Everyone has their own favorite cut of steak, and whether you're going for tenderness or flavor, the choice is up to you. However, there are two cuts that find their way to steakhouse plates more often than the rest. New York strip and sirloin may be the two most common cuts of beef around, though not everyone knows the difference between them.
The main difference between New York strip and sirloin is the location on the cow where each is cut from. The New York strip comes from the primal cut, whereas the sirloin comes from the round cut. To learn more about how each of these cuts affects flavor and texture, read on below.
New York Strip
The New York strip is cut from the muscle on the back of the steer, from an area called the short loin prime stock subprimal. This area also includes other cuts like the tenderloin and strip loin. See exactly what makes it unique here.
New York strip steaks have a fine grain and are relatively tender. When compared to sirloin steak, they are more tender and a bit less chewy. When compared to other cuts, many butchers describe the New York strip as having a "tight" texture.
The New York strip is one steak that is known for its flavor. It has a pronounced flavor that isn't dulled by excess fat. While it may not have as much character as sirloin, it has more overall flavor, and it is preferred by many butchers.
One of the things that makes the New York Strip so popular is that it is well-marbled. While it is overall quite lean, it has less fat than most other cuts and lacks any large pockets of fat. This makes it easy to trim before cooking.
In addition to the marbling, the New York strip also has a thick strip of fat along the top, which helps enhance its flavor. Make sure not to trim all of it off before cooking!
Since it's so popular, it shouldn't be surprising that the New York strip is one of the most expensive steaks around. On average, you can expect to pay about $15 per pound for it.
Because of its leanness, care needs to be taken when cooking New York strip to avoid drying it out. But with the right caution, it can be a good steak for the grill, pan, or oven. In fact, the New York strip steak may be one of the most versatile options around.
While the New York strip may be favored among many chefs and diners, the sirloin still holds a special place in restaurants across the world. It comes from the sirloin primal cut, right at the top of the cow, making it tender and well-marbled. Learn more about how it differs from the New York Strip here.
Sirloin is a bit less tender than New York strip, though it is still perfectly fine to eat without marinades for tenderizing. In fact, some diners even prefer the extra bit of chew it offers.
While the New York Strip has a stronger beef flavor, the sirloin has a more unique taste. Overall, it's more earthy with deep, rich notes.
If you're looking for a premium cut of meat while still staying within your budget, sirloin is an excellent choice. It's around ⅔ the price of a New York strip while still offering much of the delicious flavor, nice marbling, and tenderness.
Since sirloin has a bit more fat, there is less danger of it drying out, which makes it a safer choice for those with less experience on the grill.

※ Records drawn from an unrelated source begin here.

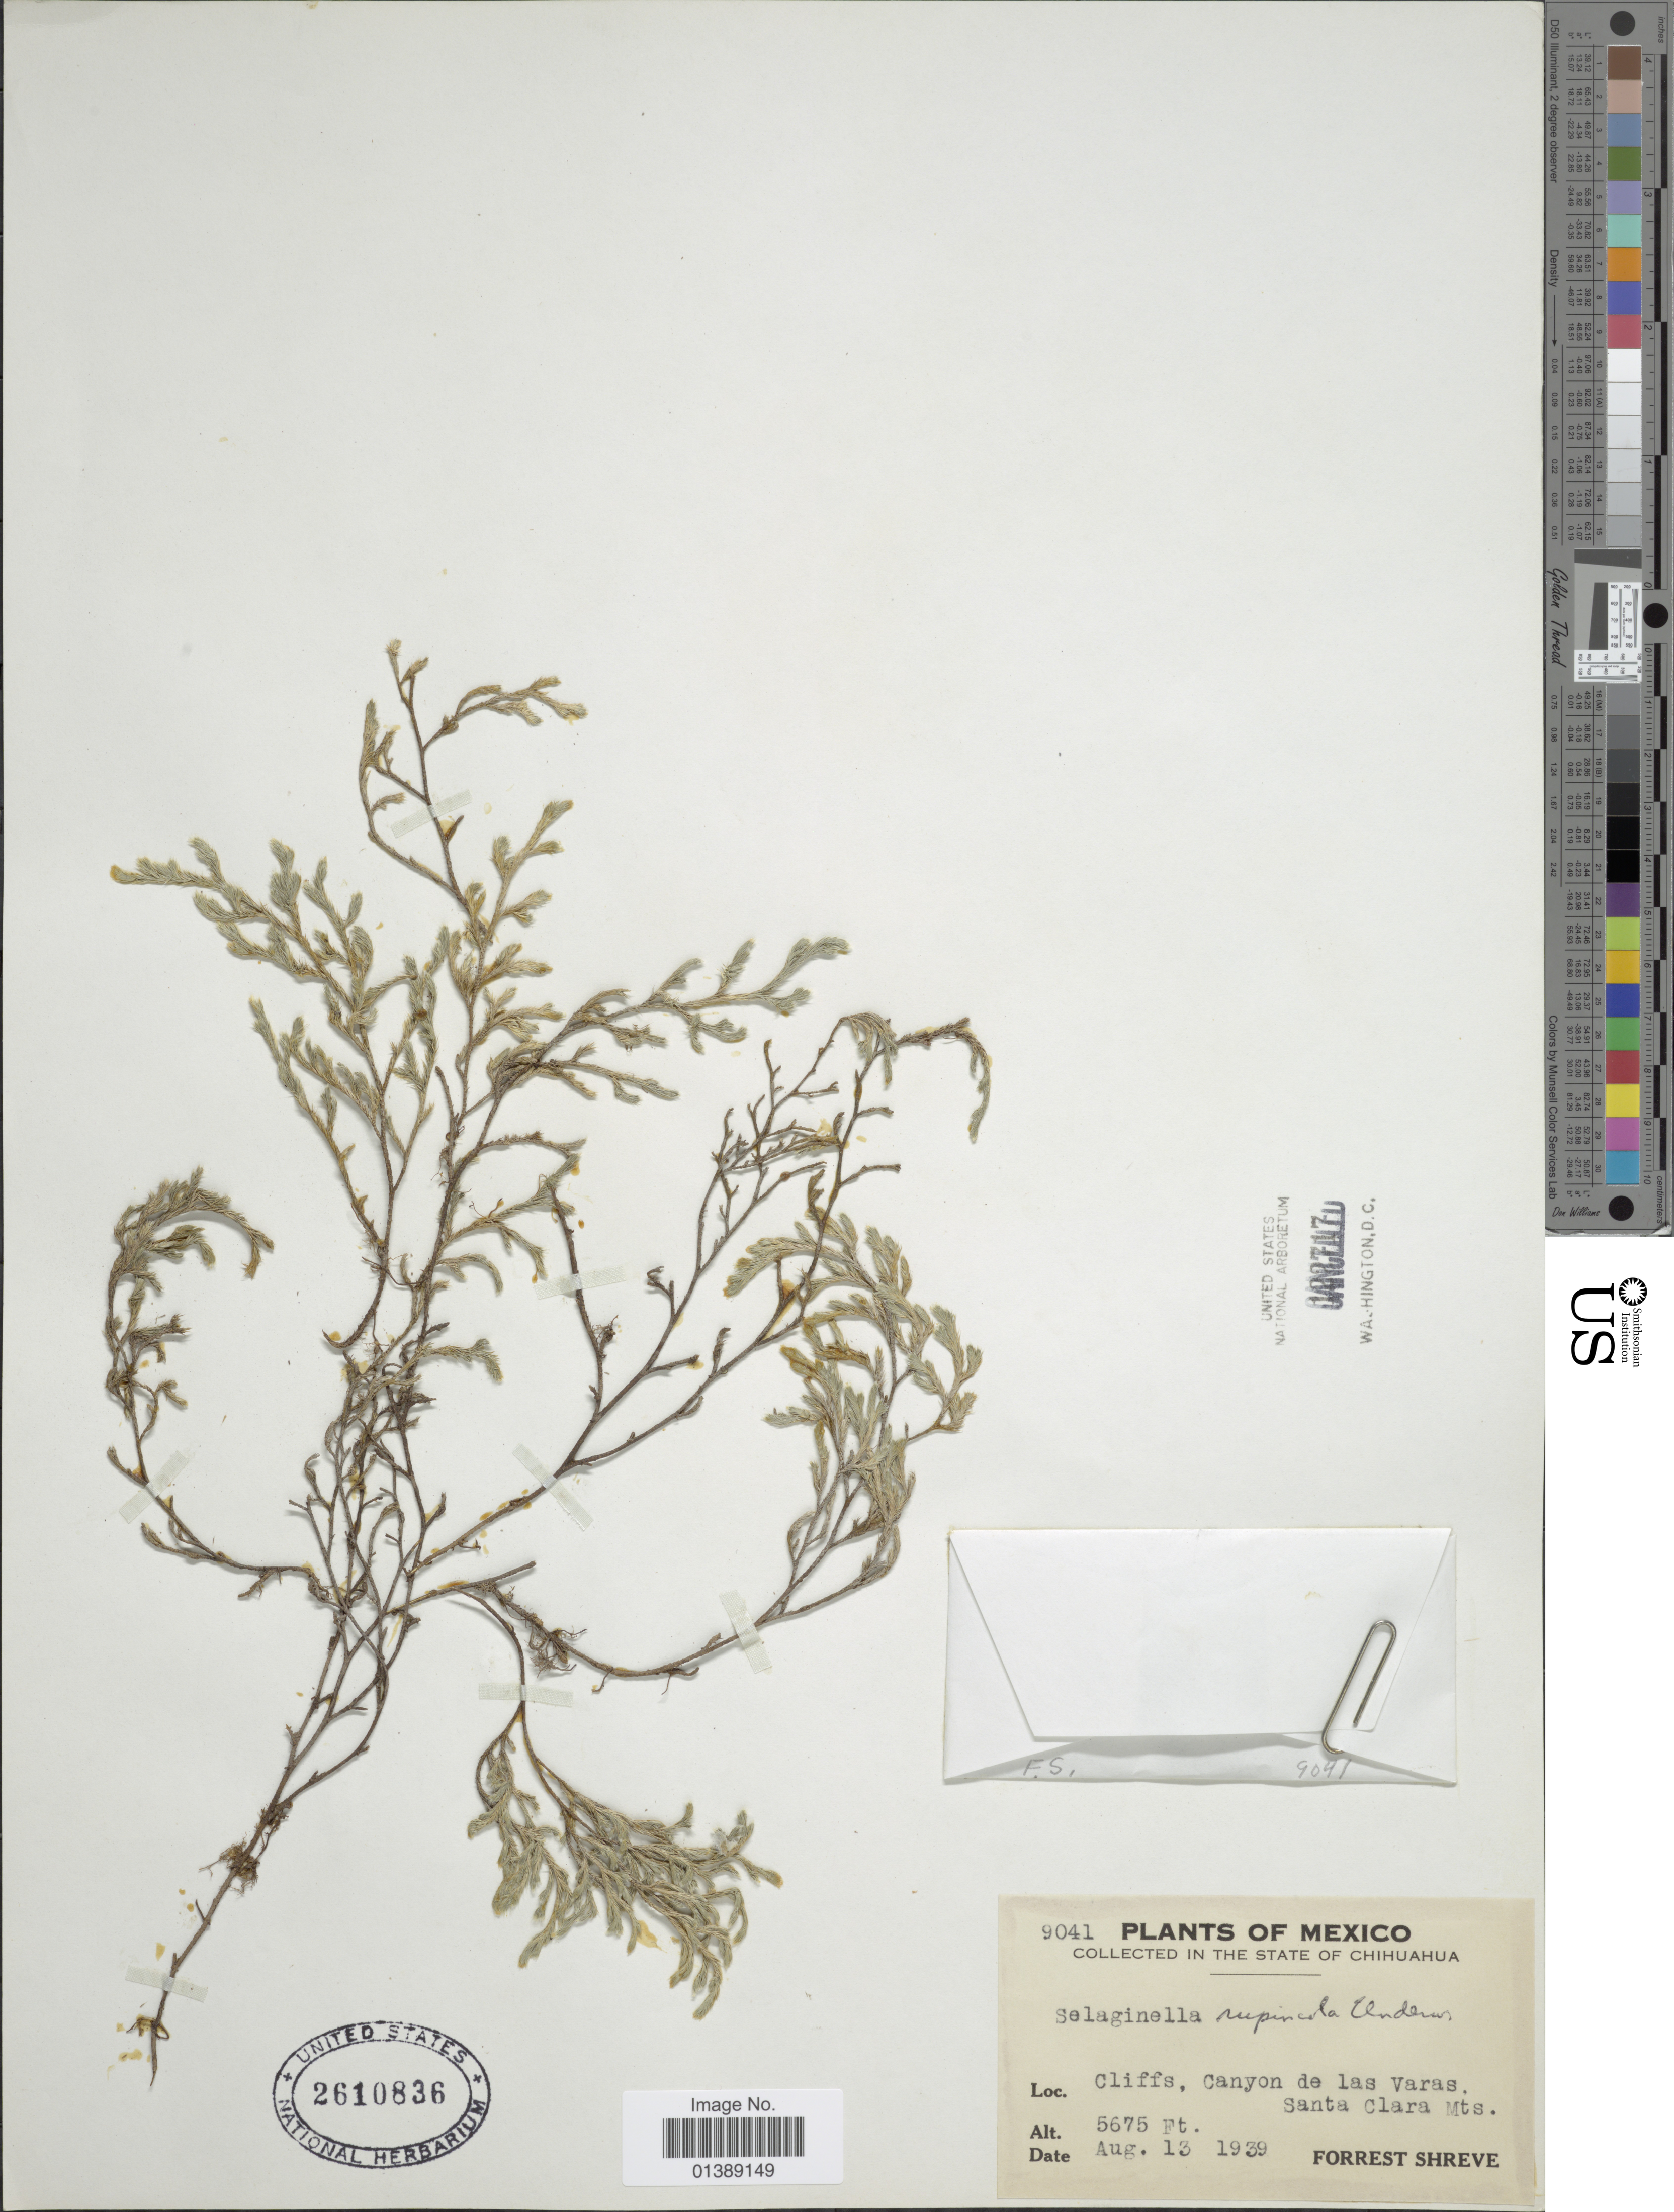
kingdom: Plantae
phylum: Tracheophyta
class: Lycopodiopsida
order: Selaginellales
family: Selaginellaceae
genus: Selaginella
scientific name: Selaginella rupincola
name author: Underw.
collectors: F. Shreve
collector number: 9041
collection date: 1939-08-13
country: Mexico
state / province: Chihuahua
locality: Cliffs, Canyon de las Varas, Santa Clara Mts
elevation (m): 1730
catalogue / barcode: US 2610836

But it is also about as versatile as the strip and works well when pan seared or cooked in the oven.
How to Cook Steak at Home
While both of these cuts of steak have their own unique character, you can use a similar technique to cook them each to perfection. Just make sure to pay attention to your cook time to avoid drying them out.
1. Prepare Your Steaks.
Before cooking your steaks, you want to allow them to come to room temperature. Once they do, unwrap them and pat them dry with a kitchen towel. Both of these steps will help ensure you get the best possible sear on the meat and, therefore, the best flavor.
When they are ready for the pan, rub them with coarse salt and pepper. Don't be afraid about putting in too much, as the excess will fall off in the pan.
2. Heat the Pan.
When your steaks are ready, heat a cast-iron pan over medium-high heat. Cast iron is ideal here as it holds heat the best and ensures an even heat distribution. It should be fully heated after five minutes, and you can add a few tablespoons of cooking oil.
3. Cook and Flip.
Once your oil is fully heated, cook your steaks for 3 to 4 minutes per side. Make sure not to disturb them as they cook, as this will ruin the sear that is forming. After flipping them, put a few tablespoons of butter in the pan and baste.